In its press release and market comments, Micron explicitly links this decision to the explosive growth of data centers and promises improved supply for “larger strategic customers in fast-growing segments.” In effect, AI-driven contracts are crowding out the interests of the mass consumer.
This now leaves only two companies competing for the consumer market. It is obvious that this may also affect price levels, including in the medium term. And many are unhappy about that. The popular YouTube channel Gamers Nexus points out that in the US, government investments and tax incentives are flowing to companies that then increase market concentration and pivot toward B2B giants.
Who will be hit?
It is obvious that the growing shortage will affect far more than the desktop PC market. It will feed into the prices of laptops, phones, networking equipment, and industrial hardware. There are so many areas where price increases are likely that it is hard to list them all.
For example, the impact has already reached the game console market, where demand is about to spike ahead of the Christmas holidays. The PlayStation 5 and Xbox Series both use 16 GB of GDDR6 – the same class of graphics memory found in GPUs. That is why the console market does not exist in a vacuum: when AI and data centers “vacuum up” memory output, prices rise for consoles as well. Digital Foundry notes that, after the price hikes already seen, there is every chance of further increases in 2026.
At the same time, there is insider but unconfirmed information that Sony pre-booked a large volume of GDDR6 when prices were lower, which may temporarily shield the PS5 from the worst shortage scenarios. But even if such a buffer exists, it is time-limited. Once the “cheap” batches are gone and the old contracts expire, console pricing will inevitably adjust to the new market reality.

What’s next: the 2026 window
The most realistic range of scenarios for 2026 looks like this: high prices will persist until either the AI build-out slows or manufacturers expand capacity more aggressively than they are doing now. But plants and production lines cannot be built in a single quarter, and memory is a market that has already suffered from unexpected gluts in the past, so companies may prefer to ramp up cautiously.
Three forces could cool the market: partial saturation of mega-scale AI projects and a shift to more moderate purchasing; faster commissioning of new capacity and normalization of inventories; and a turn in demand toward cheaper device configurations, with end-device manufacturers economizing on memory.

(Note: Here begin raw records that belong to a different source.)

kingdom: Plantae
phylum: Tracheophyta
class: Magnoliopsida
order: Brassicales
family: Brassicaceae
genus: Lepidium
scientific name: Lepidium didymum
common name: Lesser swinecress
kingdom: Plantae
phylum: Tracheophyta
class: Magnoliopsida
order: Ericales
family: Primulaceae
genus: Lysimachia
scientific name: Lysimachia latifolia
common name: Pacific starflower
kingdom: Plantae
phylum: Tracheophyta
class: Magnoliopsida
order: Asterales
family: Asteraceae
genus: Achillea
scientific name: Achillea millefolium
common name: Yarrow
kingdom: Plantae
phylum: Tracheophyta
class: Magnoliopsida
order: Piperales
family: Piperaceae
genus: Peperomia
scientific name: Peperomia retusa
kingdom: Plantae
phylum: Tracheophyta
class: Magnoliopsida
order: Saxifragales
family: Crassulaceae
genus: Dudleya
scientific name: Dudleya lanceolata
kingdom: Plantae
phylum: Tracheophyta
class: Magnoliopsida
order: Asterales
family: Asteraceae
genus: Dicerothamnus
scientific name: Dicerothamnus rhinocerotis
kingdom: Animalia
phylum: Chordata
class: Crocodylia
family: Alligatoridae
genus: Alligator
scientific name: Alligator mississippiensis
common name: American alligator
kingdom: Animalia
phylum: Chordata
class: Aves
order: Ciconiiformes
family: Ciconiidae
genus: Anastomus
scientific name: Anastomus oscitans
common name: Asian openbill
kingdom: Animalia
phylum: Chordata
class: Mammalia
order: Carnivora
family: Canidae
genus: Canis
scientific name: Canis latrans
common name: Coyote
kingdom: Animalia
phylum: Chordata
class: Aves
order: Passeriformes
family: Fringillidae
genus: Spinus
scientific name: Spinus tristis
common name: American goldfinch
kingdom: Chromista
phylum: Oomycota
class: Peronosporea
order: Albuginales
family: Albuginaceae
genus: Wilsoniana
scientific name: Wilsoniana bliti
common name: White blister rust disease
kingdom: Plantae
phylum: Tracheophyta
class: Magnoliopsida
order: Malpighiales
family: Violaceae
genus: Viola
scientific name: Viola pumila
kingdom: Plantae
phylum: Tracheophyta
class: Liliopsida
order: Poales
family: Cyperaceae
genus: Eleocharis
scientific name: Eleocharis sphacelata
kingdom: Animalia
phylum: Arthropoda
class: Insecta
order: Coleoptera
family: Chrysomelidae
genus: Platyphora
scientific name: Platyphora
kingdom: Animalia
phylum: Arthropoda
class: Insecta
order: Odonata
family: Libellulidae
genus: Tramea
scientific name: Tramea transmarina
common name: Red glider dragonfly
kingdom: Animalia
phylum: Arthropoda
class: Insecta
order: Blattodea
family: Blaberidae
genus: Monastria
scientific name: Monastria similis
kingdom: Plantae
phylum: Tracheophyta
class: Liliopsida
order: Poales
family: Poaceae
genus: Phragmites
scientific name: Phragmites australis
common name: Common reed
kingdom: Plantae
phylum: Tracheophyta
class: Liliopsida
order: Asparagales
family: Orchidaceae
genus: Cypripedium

And two factors could drive it even hotter: new large-scale “take everything you can produce” contracts and a further shift in priorities toward HBM and enterprise supply.
In essence, this is a clash between two economies: the home-upgrade economy and industrial AI. As long as the latter is willing to pay more and faster, the former will feel it in the wallet – from building a PC to the price of the next laptop or smartphone.